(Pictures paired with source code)
────────────────────
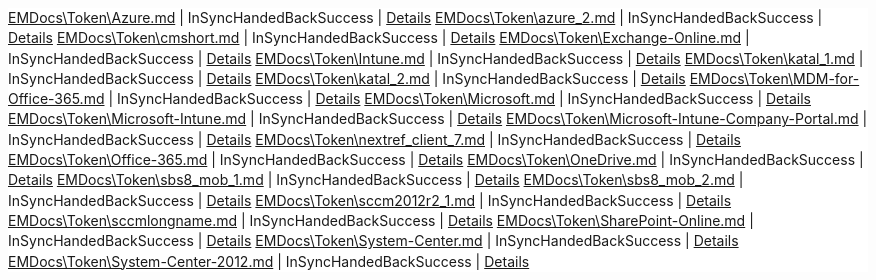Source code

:  [EMDocs\Token\Azure.md](https://github.com/Microsoft/EMDocs-pr/blob/3fdf6bb63a581a4602819485c82dd3789c0b4eeb/EMDocs/Token/Azure.md) | InSyncHandedBackSuccess | [Details](#8c168dcf0f5cc49c49de658a16650db0f93832c0340)
 [EMDocs\Token\azure_2.md](https://github.com/Microsoft/EMDocs-pr/blob/7188a091b71f192b148493beaba95e276cd93db1/EMDocs/Token/azure_2.md) | InSyncHandedBackSuccess | [Details](#8c168dcf0f5cc49c49de658a16650db0f93832c0341)
 [EMDocs\Token\cmshort.md](https://github.com/Microsoft/EMDocs-pr/blob/3fdf6bb63a581a4602819485c82dd3789c0b4eeb/EMDocs/Token/cmshort.md) | InSyncHandedBackSuccess | [Details](#d71edd347bbd5ea3371e35b5e890fc07b8843504342)
 [EMDocs\Token\Exchange-Online.md](https://github.com/Microsoft/EMDocs-pr/blob/3fdf6bb63a581a4602819485c82dd3789c0b4eeb/EMDocs/Token/Exchange-Online.md) | InSyncHandedBackSuccess | [Details](#95240fe3663a8528d52f509601141f5651e66f82346)
 [EMDocs\Token\Intune.md](https://github.com/Microsoft/EMDocs-pr/blob/3fdf6bb63a581a4602819485c82dd3789c0b4eeb/EMDocs/Token/Intune.md) | InSyncHandedBackSuccess | [Details](#eb4b64a8db5b5bb2eea586ca46d0c3f6da4eac88348)
 [EMDocs\Token\katal_1.md](https://github.com/Microsoft/EMDocs-pr/blob/3fdf6bb63a581a4602819485c82dd3789c0b4eeb/EMDocs/Token/katal_1.md) | InSyncHandedBackSuccess | [Details](#059ec37acdba4a524a92bf32910587d844cd9fdc349)
 [EMDocs\Token\katal_2.md](https://github.com/Microsoft/EMDocs-pr/blob/3fdf6bb63a581a4602819485c82dd3789c0b4eeb/EMDocs/Token/katal_2.md) | InSyncHandedBackSuccess | [Details](#5d9c8d7573dc2aa65775428e755b351a8d84de17350)
 [EMDocs\Token\MDM-for-Office-365.md](https://github.com/Microsoft/EMDocs-pr/blob/3fdf6bb63a581a4602819485c82dd3789c0b4eeb/EMDocs/Token/MDM-for-Office-365.md) | InSyncHandedBackSuccess | [Details](#9d1f4f7cf5a0dfe9684d197f67dc9fb16049b623351)
 [EMDocs\Token\Microsoft.md](https://github.com/Microsoft/EMDocs-pr/blob/3fdf6bb63a581a4602819485c82dd3789c0b4eeb/EMDocs/Token/Microsoft.md) | InSyncHandedBackSuccess | [Details](#d164a8d2049312250b1e612e1fc6215ca4fbdddb354)
 [EMDocs\Token\Microsoft-Intune.md](https://github.com/Microsoft/EMDocs-pr/blob/3fdf6bb63a581a4602819485c82dd3789c0b4eeb/EMDocs/Token/Microsoft-Intune.md) | InSyncHandedBackSuccess | [Details](#2c345c2d3e8679f8fc1a0e94304ace9e9e291d05353)
 [EMDocs\Token\Microsoft-Intune-Company-Portal.md](https://github.com/Microsoft/EMDocs-pr/blob/3fdf6bb63a581a4602819485c82dd3789c0b4eeb/EMDocs/Token/Microsoft-Intune-Company-Portal.md) | InSyncHandedBackSuccess | [Details](#3f4c4fb2cae07922ab07f4d746b669a46667dc97352)
 [EMDocs\Token\nextref_client_7.md](https://github.com/Microsoft/EMDocs-pr/blob/3fdf6bb63a581a4602819485c82dd3789c0b4eeb/EMDocs/Token/nextref_client_7.md) | InSyncHandedBackSuccess | [Details](#fb4c7817eac9a4569076492c3d678228adfa9cdf355)
 [EMDocs\Token\Office-365.md](https://github.com/Microsoft/EMDocs-pr/blob/3fdf6bb63a581a4602819485c82dd3789c0b4eeb/EMDocs/Token/Office-365.md) | InSyncHandedBackSuccess | [Details](#7a7696b5c0a84413e52374a40ab71c111dd096f8356)
 [EMDocs\Token\OneDrive.md](https://github.com/Microsoft/EMDocs-pr/blob/3fdf6bb63a581a4602819485c82dd3789c0b4eeb/EMDocs/Token/OneDrive.md) | InSyncHandedBackSuccess | [Details](#c582ebbffc6e3f3b0ee192ea123bb5b7ea67db54357)
 [EMDocs\Token\sbs8_mob_1.md](https://github.com/Microsoft/EMDocs-pr/blob/3fdf6bb63a581a4602819485c82dd3789c0b4eeb/EMDocs/Token/sbs8_mob_1.md) | InSyncHandedBackSuccess | [Details](#e62ac8e9b44949f16ac944a496b6d8413aaa53a0358)
 [EMDocs\Token\sbs8_mob_2.md](https://github.com/Microsoft/EMDocs-pr/blob/3fdf6bb63a581a4602819485c82dd3789c0b4eeb/EMDocs/Token/sbs8_mob_2.md) | InSyncHandedBackSuccess | [Details](#e6941659aebdc767f8a42883d25b4e1257d5d621359)
 [EMDocs\Token\sccm2012r2_1.md](https://github.com/Microsoft/EMDocs-pr/blob/3fdf6bb63a581a4602819485c82dd3789c0b4eeb/EMDocs/Token/sccm2012r2_1.md) | InSyncHandedBackSuccess | [Details](#745e57cb646c59dcdc9eae28f613b2f4c657b141361)
 [EMDocs\Token\sccmlongname.md](https://github.com/Microsoft/EMDocs-pr/blob/3fdf6bb63a581a4602819485c82dd3789c0b4eeb/EMDocs/Token/sccmlongname.md) | InSyncHandedBackSuccess | [Details](#9a6ac8653c2c5cf52a29ca4ef6b37b3dd7b8d33c362)
 [EMDocs\Token\SharePoint-Online.md](https://github.com/Microsoft/EMDocs-pr/blob/3fdf6bb63a581a4602819485c82dd3789c0b4eeb/EMDocs/Token/SharePoint-Online.md) | InSyncHandedBackSuccess | [Details](#44206eebb2c757ec92927986e6f2b67c61424ebe364)
 [EMDocs\Token\System-Center.md](https://github.com/Microsoft/EMDocs-pr/blob/3fdf6bb63a581a4602819485c82dd3789c0b4eeb/EMDocs/Token/System-Center.md) | InSyncHandedBackSuccess | [Details](#2f8c93e73300f5e7ca93316b275cdc721550cbea369)
 [EMDocs\Token\System-Center-2012.md](https://github.com/Microsoft/EMDocs-pr/blob/3fdf6bb63a581a4602819485c82dd3789c0b4eeb/EMDocs/Token/System-Center-2012.md) | InSyncHandedBackSuccess | [Details](#8024a2c2b501af6d099d40e0d60505e307613766367)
────────────────────
Repeat each entry precisely as it appears. Leave the pictures out.

Source code

:  [EMDocs\Token\Azure.md](https://github.com/Microsoft/EMDocs-pr/blob/3fdf6bb63a581a4602819485c82dd3789c0b4eeb/EMDocs/Token/Azure.md) | InSyncHandedBackSuccess | [Details](#8c168dcf0f5cc49c49de658a16650db0f93832c0340)
 [EMDocs\Token\azure_2.md](https://github.com/Microsoft/EMDocs-pr/blob/7188a091b71f192b148493beaba95e276cd93db1/EMDocs/Token/azure_2.md) | InSyncHandedBackSuccess | [Details](#8c168dcf0f5cc49c49de658a16650db0f93832c0341)
 [EMDocs\Token\cmshort.md](https://github.com/Microsoft/EMDocs-pr/blob/3fdf6bb63a581a4602819485c82dd3789c0b4eeb/EMDocs/Token/cmshort.md) | InSyncHandedBackSuccess | [Details](#d71edd347bbd5ea3371e35b5e890fc07b8843504342)
 [EMDocs\Token\Exchange-Online.md](https://github.com/Microsoft/EMDocs-pr/blob/3fdf6bb63a581a4602819485c82dd3789c0b4eeb/EMDocs/Token/Exchange-Online.md) | InSyncHandedBackSuccess | [Details](#95240fe3663a8528d52f509601141f5651e66f82346)
 [EMDocs\Token\Intune.md](https://github.com/Microsoft/EMDocs-pr/blob/3fdf6bb63a581a4602819485c82dd3789c0b4eeb/EMDocs/Token/Intune.md) | InSyncHandedBackSuccess | [Details](#eb4b64a8db5b5bb2eea586ca46d0c3f6da4eac88348)
 [EMDocs\Token\katal_1.md](https://github.com/Microsoft/EMDocs-pr/blob/3fdf6bb63a581a4602819485c82dd3789c0b4eeb/EMDocs/Token/katal_1.md) | InSyncHandedBackSuccess | [Details](#059ec37acdba4a524a92bf32910587d844cd9fdc349)
 [EMDocs\Token\katal_2.md](https://github.com/Microsoft/EMDocs-pr/blob/3fdf6bb63a581a4602819485c82dd3789c0b4eeb/EMDocs/Token/katal_2.md) | InSyncHandedBackSuccess | [Details](#5d9c8d7573dc2aa65775428e755b351a8d84de17350)
 [EMDocs\Token\MDM-for-Office-365.md](https://github.com/Microsoft/EMDocs-pr/blob/3fdf6bb63a581a4602819485c82dd3789c0b4eeb/EMDocs/Token/MDM-for-Office-365.md) | InSyncHandedBackSuccess | [Details](#9d1f4f7cf5a0dfe9684d197f67dc9fb16049b623351)
 [EMDocs\Token\Microsoft.md](https://github.com/Microsoft/EMDocs-pr/blob/3fdf6bb63a581a4602819485c82dd3789c0b4eeb/EMDocs/Token/Microsoft.md) | InSyncHandedBackSuccess | [Details](#d164a8d2049312250b1e612e1fc6215ca4fbdddb354)
 [EMDocs\Token\Microsoft-Intune.md](https://github.com/Microsoft/EMDocs-pr/blob/3fdf6bb63a581a4602819485c82dd3789c0b4eeb/EMDocs/Token/Microsoft-Intune.md) | InSyncHandedBackSuccess | [Details](#2c345c2d3e8679f8fc1a0e94304ace9e9e291d05353)
 [EMDocs\Token\Microsoft-Intune-Company-Portal.md](https://github.com/Microsoft/EMDocs-pr/blob/3fdf6bb63a581a4602819485c82dd3789c0b4eeb/EMDocs/Token/Microsoft-Intune-Company-Portal.md) | InSyncHandedBackSuccess | [Details](#3f4c4fb2cae07922ab07f4d746b669a46667dc97352)
 [EMDocs\Token\nextref_client_7.md](https://github.com/Microsoft/EMDocs-pr/blob/3fdf6bb63a581a4602819485c82dd3789c0b4eeb/EMDocs/Token/nextref_client_7.md) | InSyncHandedBackSuccess | [Details](#fb4c7817eac9a4569076492c3d678228adfa9cdf355)
 [EMDocs\Token\Office-365.md](https://github.com/Microsoft/EMDocs-pr/blob/3fdf6bb63a581a4602819485c82dd3789c0b4eeb/EMDocs/Token/Office-365.md) | InSyncHandedBackSuccess | [Details](#7a7696b5c0a84413e52374a40ab71c111dd096f8356)
 [EMDocs\Token\OneDrive.md](https://github.com/Microsoft/EMDocs-pr/blob/3fdf6bb63a581a4602819485c82dd3789c0b4eeb/EMDocs/Token/OneDrive.md) | InSyncHandedBackSuccess | [Details](#c582ebbffc6e3f3b0ee192ea123bb5b7ea67db54357)
 [EMDocs\Token\sbs8_mob_1.md](https://github.com/Microsoft/EMDocs-pr/blob/3fdf6bb63a581a4602819485c82dd3789c0b4eeb/EMDocs/Token/sbs8_mob_1.md) | InSyncHandedBackSuccess | [Details](#e62ac8e9b44949f16ac944a496b6d8413aaa53a0358)
 [EMDocs\Token\sbs8_mob_2.md](https://github.com/Microsoft/EMDocs-pr/blob/3fdf6bb63a581a4602819485c82dd3789c0b4eeb/EMDocs/Token/sbs8_mob_2.md) | InSyncHandedBackSuccess | [Details](#e6941659aebdc767f8a42883d25b4e1257d5d621359)
 [EMDocs\Token\sccm2012r2_1.md](https://github.com/Microsoft/EMDocs-pr/blob/3fdf6bb63a581a4602819485c82dd3789c0b4eeb/EMDocs/Token/sccm2012r2_1.md) | InSyncHandedBackSuccess | [Details](#745e57cb646c59dcdc9eae28f613b2f4c657b141361)
 [EMDocs\Token\sccmlongname.md](https://github.com/Microsoft/EMDocs-pr/blob/3fdf6bb63a581a4602819485c82dd3789c0b4eeb/EMDocs/Token/sccmlongname.md) | InSyncHandedBackSuccess | [Details](#9a6ac8653c2c5cf52a29ca4ef6b37b3dd7b8d33c362)
 [EMDocs\Token\SharePoint-Online.md](https://github.com/Microsoft/EMDocs-pr/blob/3fdf6bb63a581a4602819485c82dd3789c0b4eeb/EMDocs/Token/SharePoint-Online.md) | InSyncHandedBackSuccess | [Details](#44206eebb2c757ec92927986e6f2b67c61424ebe364)
 [EMDocs\Token\System-Center.md](https://github.com/Microsoft/EMDocs-pr/blob/3fdf6bb63a581a4602819485c82dd3789c0b4eeb/EMDocs/Token/System-Center.md) | InSyncHandedBackSuccess | [Details](#2f8c93e73300f5e7ca93316b275cdc721550cbea369)
 [EMDocs\Token\System-Center-2012.md](https://github.com/Microsoft/EMDocs-pr/blob/3fdf6bb63a581a4602819485c82dd3789c0b4eeb/EMDocs/Token/System-Center-2012.md) | InSyncHandedBackSuccess | [Details](#8024a2c2b501af6d099d40e0d60505e307613766367)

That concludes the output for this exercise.